Iterator returning FileGlobTuple instances. The generated catalog contains the union of the files found by each of the globs.

iter_files(path_glob)[source]

Generator that yields instances of _FileRegexClass generated from relative paths of files in CATALOG_DIR. Only paths that match the regex in _FileRegexClass are returned.

generate_catalog()[source]

Build the catalog from the files returned from the set of globs provided by rel_path_globs().

_abc_impl = <_abc_data object>
class src.data_manager.LocalFetchMixin[source]

Bases: src.data_manager.AbstractFetchMixin

Mixin implementing data fetch for files on a locally mounted filesystem. No data is transferred; we assume that xarray can open the paths directly. Paths are unaltered and set as variable’s local_data.

fetch_dataset(var, d_key)[source]

Fetches data corresponding to data_key. Populates its local_data attribute with a list of identifiers for successfully fetched data (paths to locally downloaded copies of data).

_abc_impl = <_abc_data object>
class src.data_manager.LocalFileDataSource(*args, **kwargs)[source]

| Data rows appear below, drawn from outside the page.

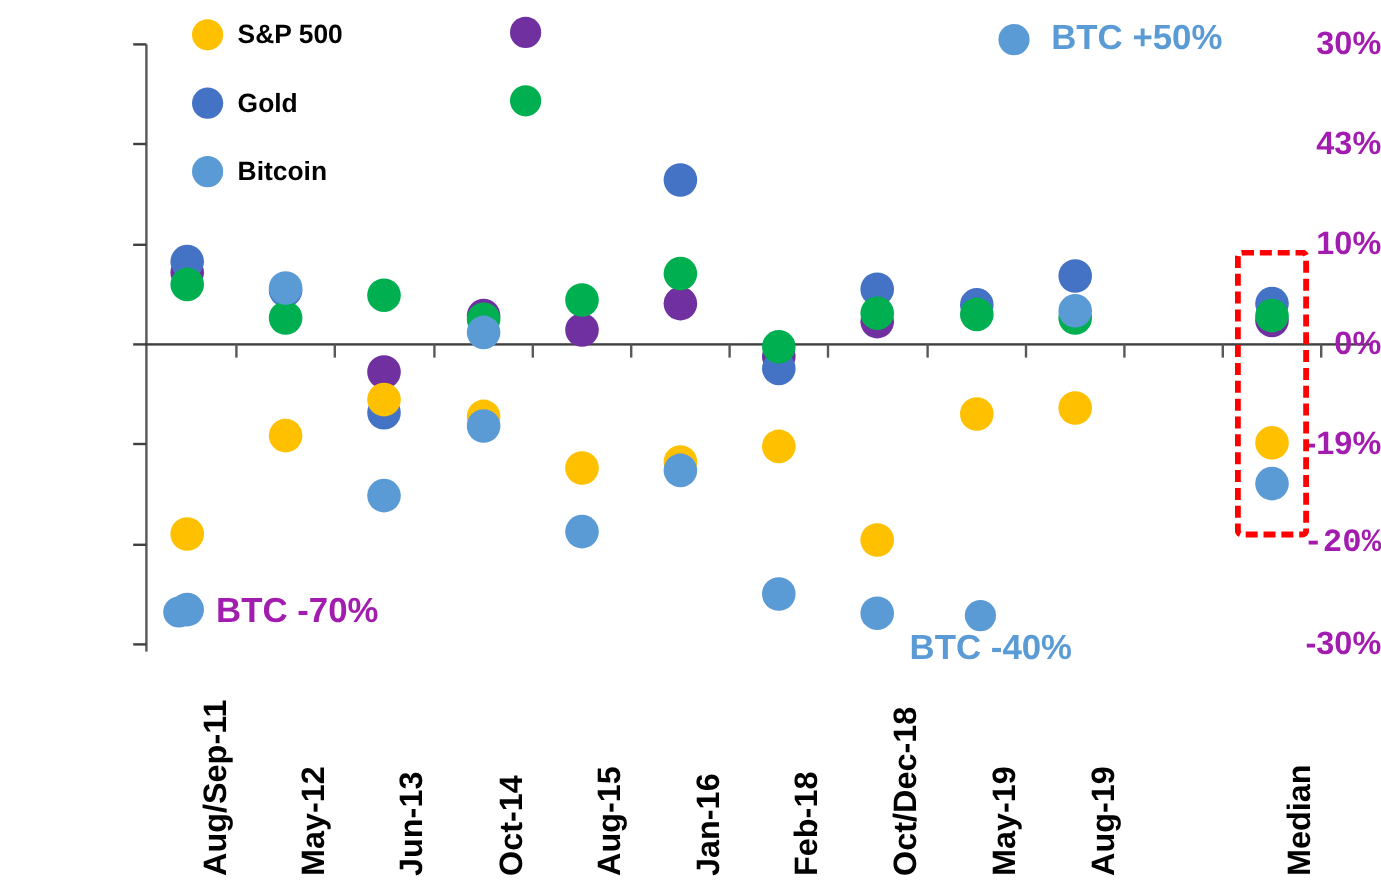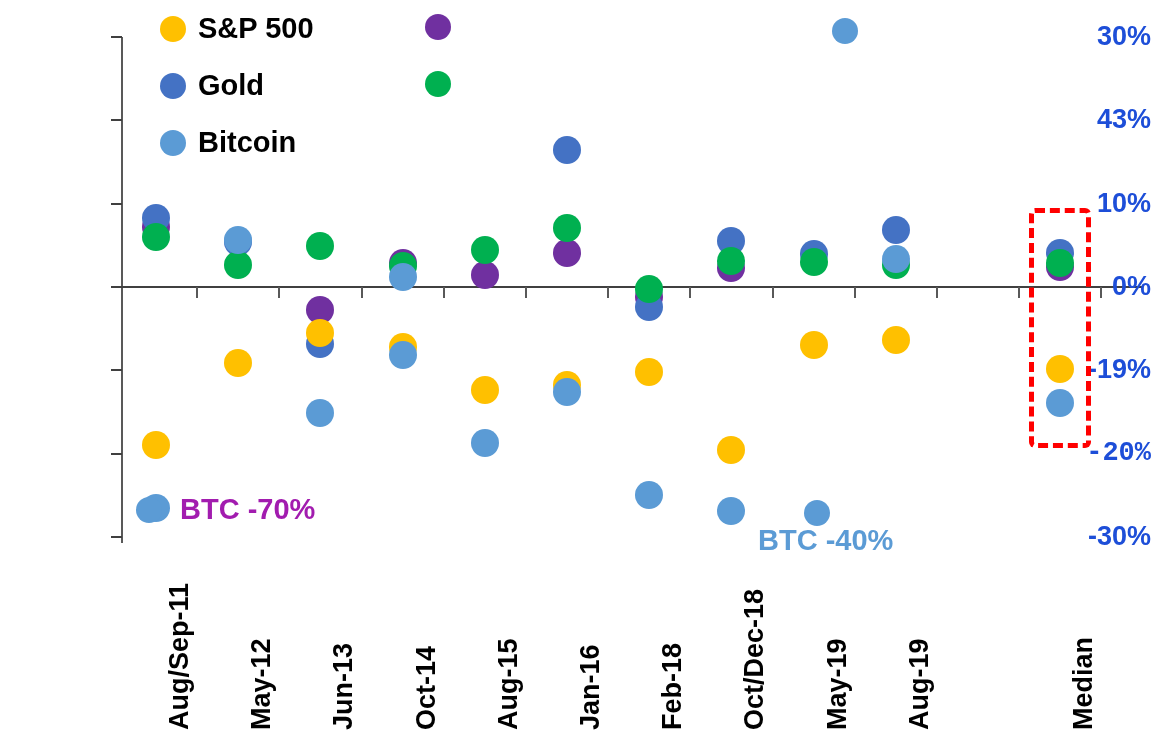--- a/index.html
+++ b/index.html
@@ -11,21 +11,21 @@
   #root{position:relative;width:1151px;height:739px;}
 
   
   .axis-line{position:absolute;background:#595959;}
   #y-axis{left:121px;top:37px;width:2px;height:506px;}
   #zero-line{left:121px;top:286px;width:1022px;height:2px;background:#404040;}
 
   .y-tick{position:absolute;left:111px;width:11px;height:2px;background:#404040;}
   .y-label{
     position:absolute;right:0;width:96px;text-align:right;
-    font-size:27px;font-weight:700;color:#1d4ed8;line-height:27px;
+    font-size:27px;font-weight:700;color:#a21caf;line-height:27px;
   }
   .x-tick{position:absolute;width:2px;height:11px;background:#595959;}
 
   
   .dot{position:absolute;border-radius:50%;}
   .dot.sz{width:28px;height:28px;}
 
   
   .xcat{
     position:absolute;
@@ -34,21 +34,21 @@
     transform:rotate(-90deg);
     white-space:nowrap;
     line-height:27px;
   }
 
   
   #legend{position:absolute;left:160px;top:14px;}
   .leg-item{position:absolute;display:flex;align-items:center;}
   .leg-swatch{width:26px;height:26px;border-radius:50%;flex:0 0 auto;}
   .leg-text{
-    margin-left:12px;font-size:29px;font-weight:700;color:#000000;
+    margin-left:12px;font-size:22px;font-weight:700;color:#000000;
     line-height:29px;white-space:nowrap;
   }
 
   
   .btc-ann{position:absolute;display:flex;align-items:center;}
   .btc-dot{width:26px;height:26px;border-radius:50%;flex:0 0 auto;}
   .btc-text{
     margin-left:18px;font-size:29px;font-weight:700;
     line-height:29px;white-space:nowrap;
   }
@@ -186,20 +186,21 @@
       <div class="leg-item" style="left: 265px; top: 0px;">
         <span class="leg-swatch" style="background: rgb(112, 48, 160);"></span>
       </div>
       <div class="leg-item" style="left: 265px; top: 57px;">
         <span class="leg-swatch" style="background: rgb(0, 176, 80);"></span>
       </div>
     </div>
 
   <div class="btc-ann" id="ann-plus50" style="left:832px;top:18px;">
     <span class="btc-dot" style="background: rgb(91, 155, 213);"></span>
+    <span class="btc-text" style="color: rgb(91, 155, 213);">BTC +50%</span>
   </div>
 
   <div class="btc-ann" id="ann-minus70" style="left:136px;top:495px;">
     <span class="btc-dot" style="background: rgb(91, 155, 213);"></span>
     <span class="btc-text" style="color: #a21caf;">BTC -70%</span>
   </div>
 
   <div class="btc-ann" id="ann-minus40" style="left:740px;top:500px;flex-direction:column;">
     <span class="btc-dot" style="background: rgb(91, 155, 213);"></span>
     <span class="btc-text" style="color: rgb(91, 155, 213);">BTC -40%</span>

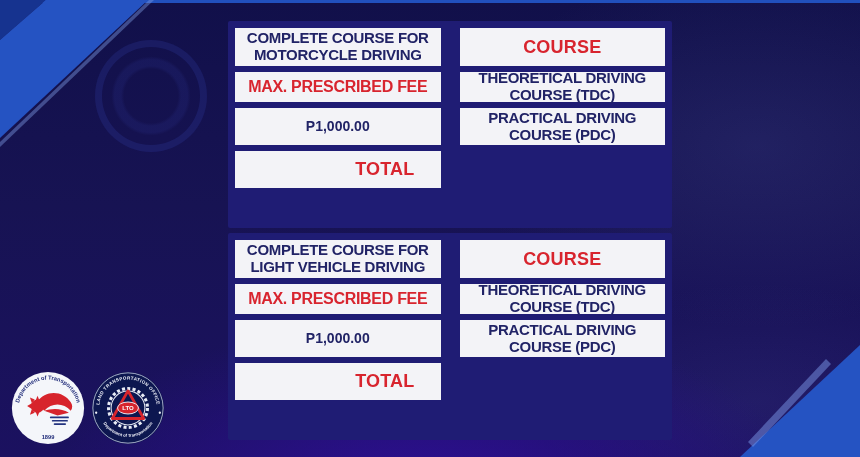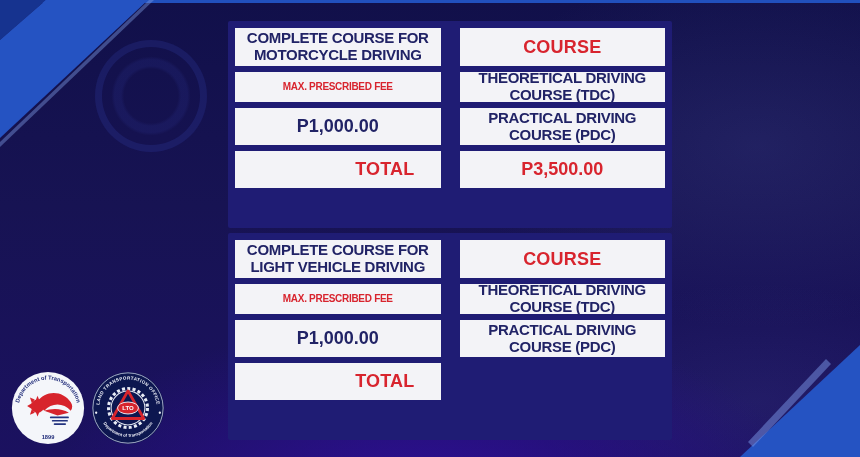--- a/index.html
+++ b/index.html
@@ -33,22 +33,22 @@
     gap:6px 19px;
   }
   .cell{
     background:#f3f3f7;display:flex;align-items:center;justify-content:center;
     text-align:center;padding:0 9px;line-height:1.12;letter-spacing:-0.3px;
     font-weight:bold;color:#212366;
   }
   .cell.navy-lg{font-size:15px;}
   .cell.red{color:#d8242e;}
   .cell.colhead-l{font-size:18px;letter-spacing:0.2px;}
-  .cell.colhead-r{font-size:10px;white-space:nowrap;text-align:center;}
-  .cell.fee{font-size:18px;white-space:nowrap;letter-spacing:0;}
+  .cell.colhead-r{font-size:16px;white-space:nowrap;text-align:center;}
+  .cell.fee{font-size:14px;white-space:nowrap;letter-spacing:0;}
   .cell.total-label{font-size:18px;justify-content:flex-end;padding-right:26px;letter-spacing:0.2px;text-align:right;}
   .cell.total-value{font-size:18px;white-space:nowrap;letter-spacing:0;}
   .logo{position:absolute;top:370px;width:76px;height:76px;}
 </style>
 </head>
 <body>
 
 <div class="canvas">
 
   <div class="topline"></div>
@@ -60,21 +60,20 @@
   <div class="layer stripe-br-line"></div>
 
   <div class="fee-table" style="top:21px">
     <div class="cell navy-lg">COMPLETE COURSE FOR MOTORCYCLE DRIVING</div>
     <div class="cell red colhead-l">COURSE</div>
     <div class="cell red colhead-r">MAX. PRESCRIBED FEE</div>
     <div class="cell navy-lg">THEORETICAL DRIVING COURSE (TDC)</div>
     <div class="cell fee">P1,000.00</div>
     <div class="cell navy-lg">PRACTICAL DRIVING COURSE (PDC)</div>
     <div class="cell red total-label">TOTAL</div>
-    <div class="cell red total-value">P3,500.00</div>
   </div>
 
   <div class="fee-table" style="top:233px">
     <div class="cell navy-lg">COMPLETE COURSE FOR LIGHT VEHICLE DRIVING</div>
     <div class="cell red colhead-l">COURSE</div>
     <div class="cell red colhead-r">MAX. PRESCRIBED FEE</div>
     <div class="cell navy-lg">THEORETICAL DRIVING COURSE (TDC)</div>
     <div class="cell fee">P1,000.00</div>
     <div class="cell navy-lg">PRACTICAL DRIVING COURSE (PDC)</div>
     <div class="cell red total-label">TOTAL</div>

Bases: src.data_manager.OnTheFlyDirectoryHierarchyQueryMixin, src.data_manager.LocalFetchMixin, src.data_manager.DataframeQueryDataSourceBase

DataSource for dealing data in a regular directory hierarchy on a locally mounted filesystem. Assumes data for each variable may be split into several files according to date, with the dates present in their filenames.

_abc_impl = <_abc_data object>
class src.data_manager.SingleLocalFileDataSource(*args, **kwargs)[source]

Bases: src.data_manager.LocalFileDataSource

DataSource for dealing data in a regular directory hierarchy on a locally mounted filesystem. Assumes all data for each variable (in each experiment) is contained in a single file.

_abc_impl = <_abc_data object>
query_dataset(var)[source]

Verify that only a single file was found from each experiment.